Transcribed page contents
BEGIN
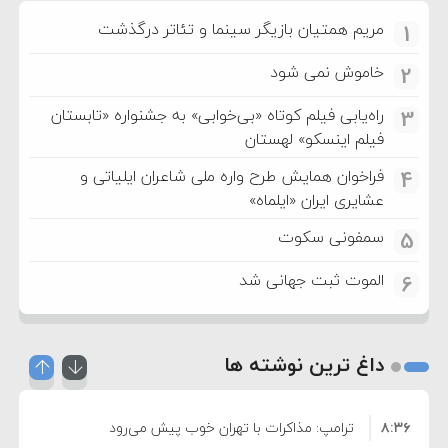
مریم همتیان بازیگر سینما و تئاتر درگذشت
1
خاموش نمی شود
2
راه‌یابی فیلم کوتاه «بی‌خوابی» به جشنواره «تابستان
3
فیلم اینسکو» لهستان
فراخوان همایش طرح واره ملی شاعران ایلیاتی و
4
عشایری ایران «ایلماه»
سمفونی سکوت
5
الموت ثبت جهانی شد
6
داغ ترین نوشته ها
۸:۳۶
ترامپ: مذاکرات با تهران خوب پیش می‌رود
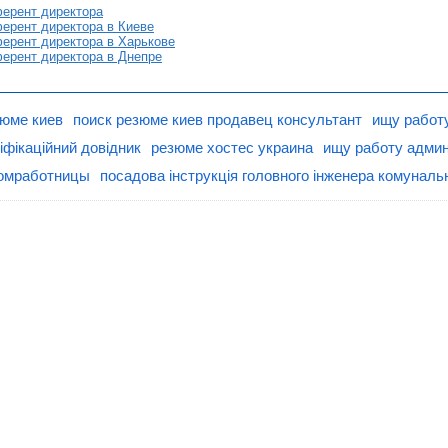
ерент директора
ерент директора в Киеве
ерент директора в Харькове
ерент директора в Днепре
юме киев
поиск резюме киев продавец консультант
ищу работ
іфікаційний довідник
резюме хостес украина
ищу работу админ
домработницы
посадова інструкція головного інженера комуналь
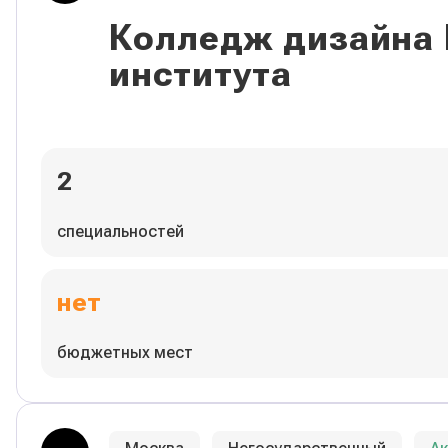
Колледж дизайна
института
2
специальностей
нет
бюджетных мест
END
WHAT NEEDS TO BE DONE ▸
Copy the data verbatim from the line containing "Колледж дизайна" through the last line of the data, including both ends.

EXERCISE RESULT ▸
Колледж дизайна
института
2
специальностей
нет
бюджетных мест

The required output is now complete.